Your goal →
Print every line of the listing below with no changes at all.

>> begin Listed entries

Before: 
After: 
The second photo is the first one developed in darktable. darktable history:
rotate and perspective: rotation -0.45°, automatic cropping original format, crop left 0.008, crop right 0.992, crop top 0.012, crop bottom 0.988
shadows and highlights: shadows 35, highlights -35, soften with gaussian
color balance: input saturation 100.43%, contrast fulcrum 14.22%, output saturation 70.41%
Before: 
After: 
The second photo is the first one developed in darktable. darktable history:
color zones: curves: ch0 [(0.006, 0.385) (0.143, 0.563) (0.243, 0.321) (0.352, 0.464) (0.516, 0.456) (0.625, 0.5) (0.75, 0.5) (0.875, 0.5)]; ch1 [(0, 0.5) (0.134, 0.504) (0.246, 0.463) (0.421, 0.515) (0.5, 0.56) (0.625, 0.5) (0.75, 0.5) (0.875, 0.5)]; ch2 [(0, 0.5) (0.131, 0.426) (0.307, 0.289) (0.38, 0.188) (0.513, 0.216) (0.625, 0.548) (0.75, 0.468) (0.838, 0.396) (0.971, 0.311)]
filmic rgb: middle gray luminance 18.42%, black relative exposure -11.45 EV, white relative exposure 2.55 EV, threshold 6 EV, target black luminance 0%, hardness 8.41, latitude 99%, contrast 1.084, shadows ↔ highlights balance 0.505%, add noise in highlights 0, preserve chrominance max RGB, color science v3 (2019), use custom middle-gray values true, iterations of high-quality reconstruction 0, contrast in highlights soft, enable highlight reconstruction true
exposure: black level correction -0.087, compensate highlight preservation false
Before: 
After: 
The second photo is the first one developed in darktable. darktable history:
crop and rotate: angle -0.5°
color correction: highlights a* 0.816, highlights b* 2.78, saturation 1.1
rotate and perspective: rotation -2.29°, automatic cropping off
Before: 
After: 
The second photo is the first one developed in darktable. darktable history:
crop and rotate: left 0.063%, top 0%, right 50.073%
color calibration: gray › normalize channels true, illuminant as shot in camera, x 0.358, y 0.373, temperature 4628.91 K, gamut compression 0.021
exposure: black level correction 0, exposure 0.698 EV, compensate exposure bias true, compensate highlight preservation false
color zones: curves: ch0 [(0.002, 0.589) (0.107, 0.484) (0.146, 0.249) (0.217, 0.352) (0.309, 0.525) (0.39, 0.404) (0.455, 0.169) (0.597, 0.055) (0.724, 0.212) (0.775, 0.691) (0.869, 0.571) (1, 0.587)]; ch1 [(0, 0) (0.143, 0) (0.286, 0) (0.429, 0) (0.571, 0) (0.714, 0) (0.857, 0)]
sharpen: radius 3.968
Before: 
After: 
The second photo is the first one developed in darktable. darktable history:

>> end Listed entries

Expected output →
Before: 
After: 
The second photo is the first one developed in darktable. darktable history:
rotate and perspective: rotation -0.45°, automatic cropping original format, crop left 0.008, crop right 0.992, crop top 0.012, crop bottom 0.988
shadows and highlights: shadows 35, highlights -35, soften with gaussian
color balance: input saturation 100.43%, contrast fulcrum 14.22%, output saturation 70.41%
Before: 
After: 
The second photo is the first one developed in darktable. darktable history:
color zones: curves: ch0 [(0.006, 0.385) (0.143, 0.563) (0.243, 0.321) (0.352, 0.464) (0.516, 0.456) (0.625, 0.5) (0.75, 0.5) (0.875, 0.5)]; ch1 [(0, 0.5) (0.134, 0.504) (0.246, 0.463) (0.421, 0.515) (0.5, 0.56) (0.625, 0.5) (0.75, 0.5) (0.875, 0.5)]; ch2 [(0, 0.5) (0.131, 0.426) (0.307, 0.289) (0.38, 0.188) (0.513, 0.216) (0.625, 0.548) (0.75, 0.468) (0.838, 0.396) (0.971, 0.311)]
filmic rgb: middle gray luminance 18.42%, black relative exposure -11.45 EV, white relative exposure 2.55 EV, threshold 6 EV, target black luminance 0%, hardness 8.41, latitude 99%, contrast 1.084, shadows ↔ highlights balance 0.505%, add noise in highlights 0, preserve chrominance max RGB, color science v3 (2019), use custom middle-gray values true, iterations of high-quality reconstruction 0, contrast in highlights soft, enable highlight reconstruction true
exposure: black level correction -0.087, compensate highlight preservation false
Before: 
After: 
The second photo is the first one developed in darktable. darktable history:
crop and rotate: angle -0.5°
color correction: highlights a* 0.816, highlights b* 2.78, saturation 1.1
rotate and perspective: rotation -2.29°, automatic cropping off
Before: 
After: 
The second photo is the first one developed in darktable. darktable history:
crop and rotate: left 0.063%, top 0%, right 50.073%
color calibration: gray › normalize channels true, illuminant as shot in camera, x 0.358, y 0.373, temperature 4628.91 K, gamut compression 0.021
exposure: black level correction 0, exposure 0.698 EV, compensate exposure bias true, compensate highlight preservation false
color zones: curves: ch0 [(0.002, 0.589) (0.107, 0.484) (0.146, 0.249) (0.217, 0.352) (0.309, 0.525) (0.39, 0.404) (0.455, 0.169) (0.597, 0.055) (0.724, 0.212) (0.775, 0.691) (0.869, 0.571) (1, 0.587)]; ch1 [(0, 0) (0.143, 0) (0.286, 0) (0.429, 0) (0.571, 0) (0.714, 0) (0.857, 0)]
sharpen: radius 3.968
Before: 
After: 
The second photo is the first one developed in darktable. darktable history:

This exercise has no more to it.